Researchers from MSU’s Sleep and Learning Lab asked 276 people to complete separate tasks one evening. One task involved simply paying attention, while the other required completing steps in a specific order. Participants then were randomly assigned to either stay up all night at the sleep lab or return home to sleep.

The next morning, all of the participants reconvened at the sleep lab and were given either a 200-milligram caffeine capsule or a placebo. Each was asked to complete both tasks again.

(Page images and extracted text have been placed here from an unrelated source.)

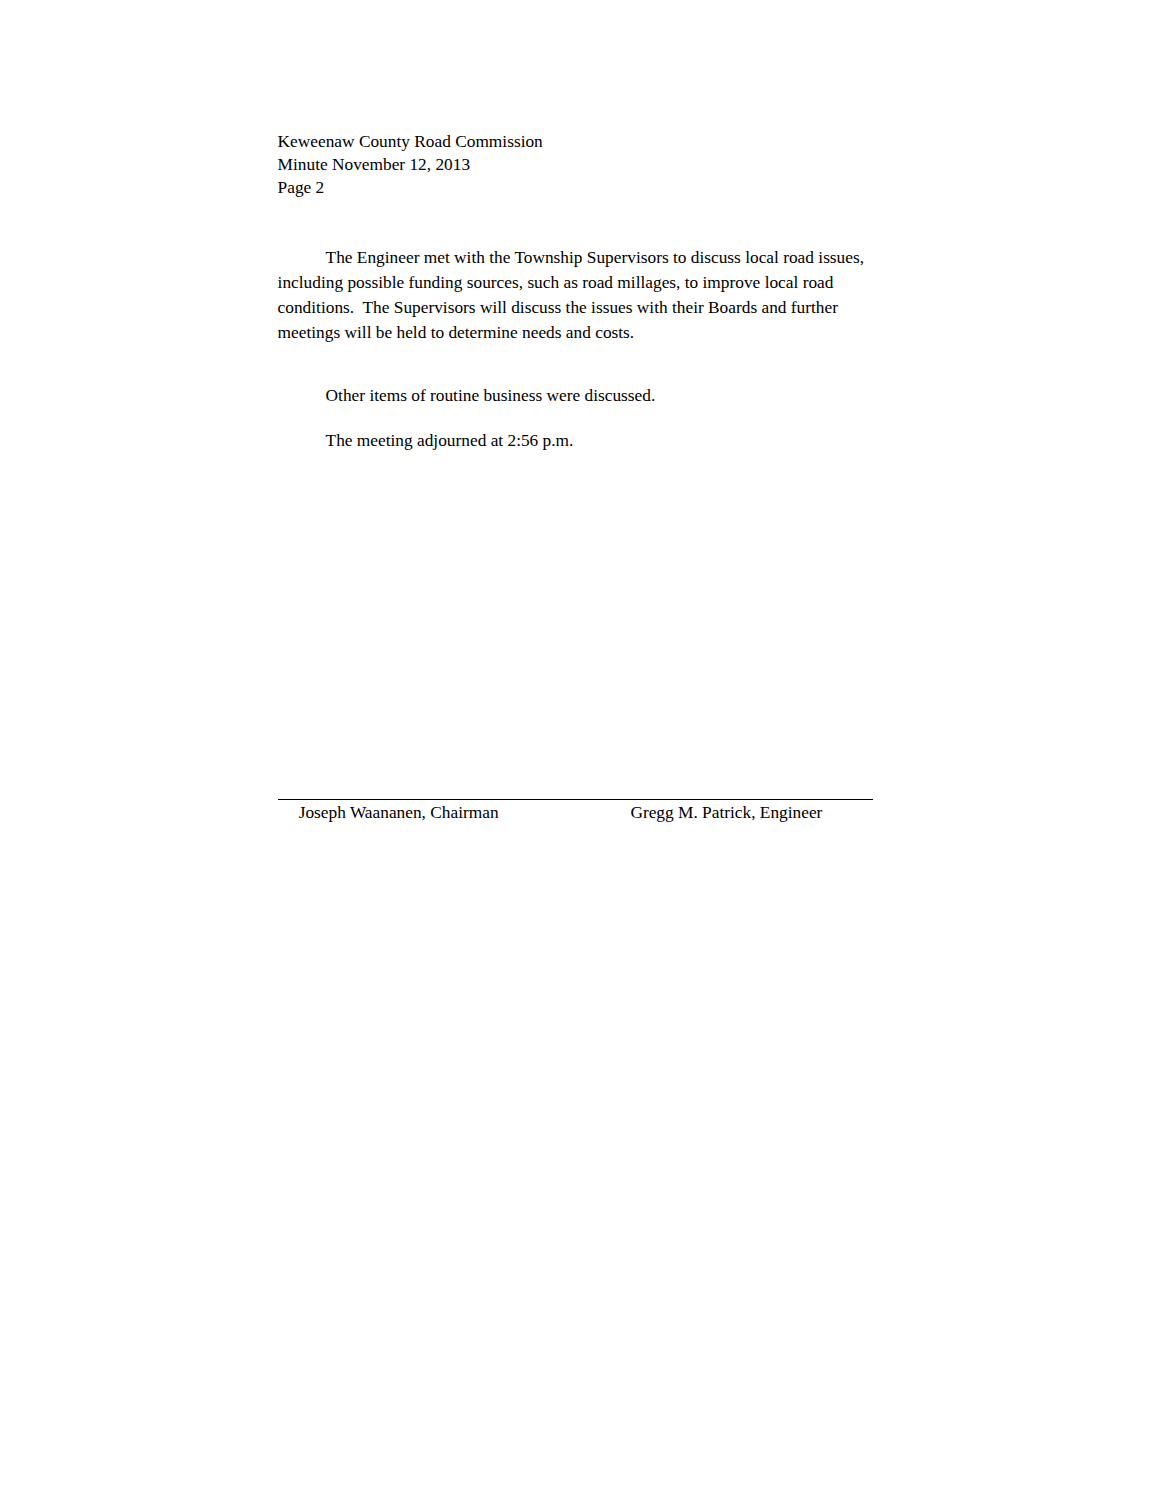Keweenaw County Road Commission
Minute November 12, 2013
Page 2
The Engineer met with the Township Supervisors to discuss local road issues, including possible funding sources, such as road millages, to improve local road conditions. The Supervisors will discuss the issues with their Boards and further meetings will be held to determine needs and costs.
Other items of routine business were discussed.
The meeting adjourned at 2:56 p.m.
| Joseph Waananen, Chairman | Gregg M. Patrick, Engineer |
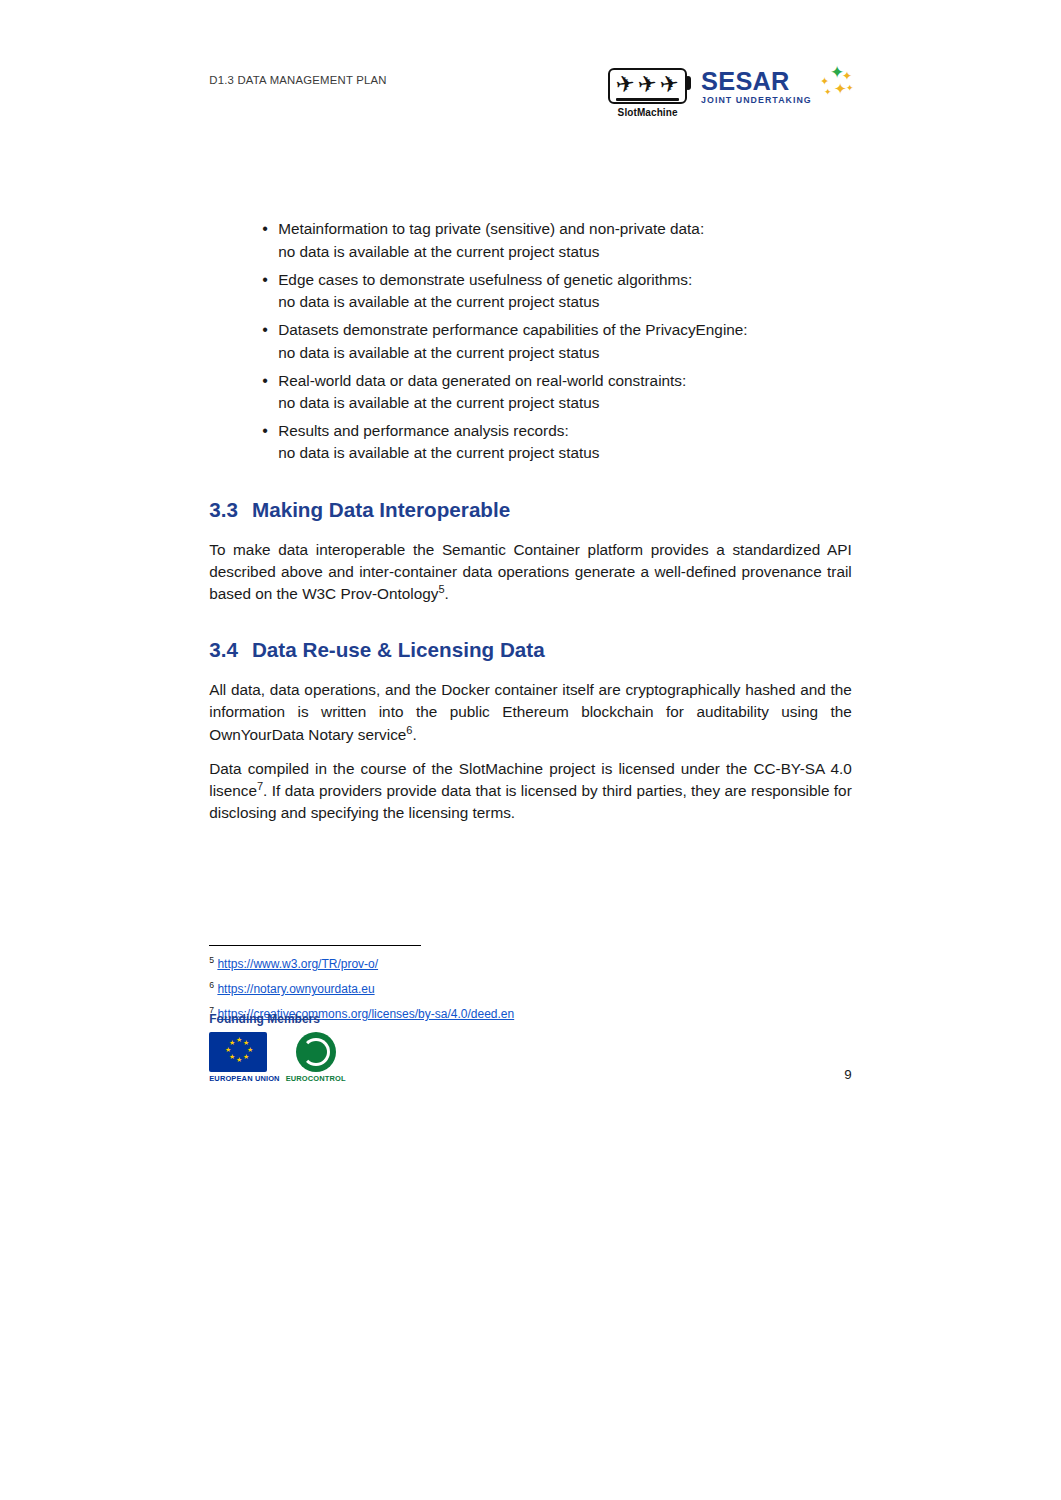D1.3 Data Management Plan
✈✈✈
SlotMachine
SESAR
JOINT UNDERTAKING
✦✦✦ ✦✦✦
Metainformation to tag private (sensitive) and non-private data:no data is available at the current project status
Edge cases to demonstrate usefulness of genetic algorithms:no data is available at the current project status
Datasets demonstrate performance capabilities of the PrivacyEngine:no data is available at the current project status
Real-world data or data generated on real-world constraints:no data is available at the current project status
Results and performance analysis records:no data is available at the current project status
3.3 Making Data Interoperable
To make data interoperable the Semantic Container platform provides a standardized API described above and inter-container data operations generate a well-defined provenance trail based on the W3C Prov-Ontology5.
3.4 Data Re-use & Licensing Data
All data, data operations, and the Docker container itself are cryptographically hashed and the information is written into the public Ethereum blockchain for auditability using the OwnYourData Notary service6.
Data compiled in the course of the SlotMachine project is licensed under the CC-BY-SA 4.0 lisence7. If data providers provide data that is licensed by third parties, they are responsible for disclosing and specifying the licensing terms.
5 https://www.w3.org/TR/prov-o/
6 https://notary.ownyourdata.eu
7 https://creativecommons.org/licenses/by-sa/4.0/deed.en
Founding Members
★ ★ ★ ★ ★ ★ ★ ★
EUROPEAN UNION
EUROCONTROL
9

Lead study author Kimberly Fenn, an associate professor of cognition and cognitive neuroscience at MSU, said in a press release that although caffeine assisted the participants with completing the attention-based task, “it had little effect on performance on the placekeeping task for most participants.”

 

Fenn added that consuming caffeine after sleep deprivation “doesn’t do much to prevent the sort of procedural errors” that can trigger medical mistakes and vehicle crashes.

“Caffeine increases energy, reduces sleepiness and can even improve mood, but it absolutely does not replace a full night of sleep,” Fenn said. “Although people may feel as if they can combat sleep deprivation with caffeine, their performance on higher-level tasks will likely still be impaired. This is one of the reasons that sleep deprivation can be so dangerous.”

The study was published online May 20 in the Journal of Experimental Psychology: Learning, Memory, and Cognition.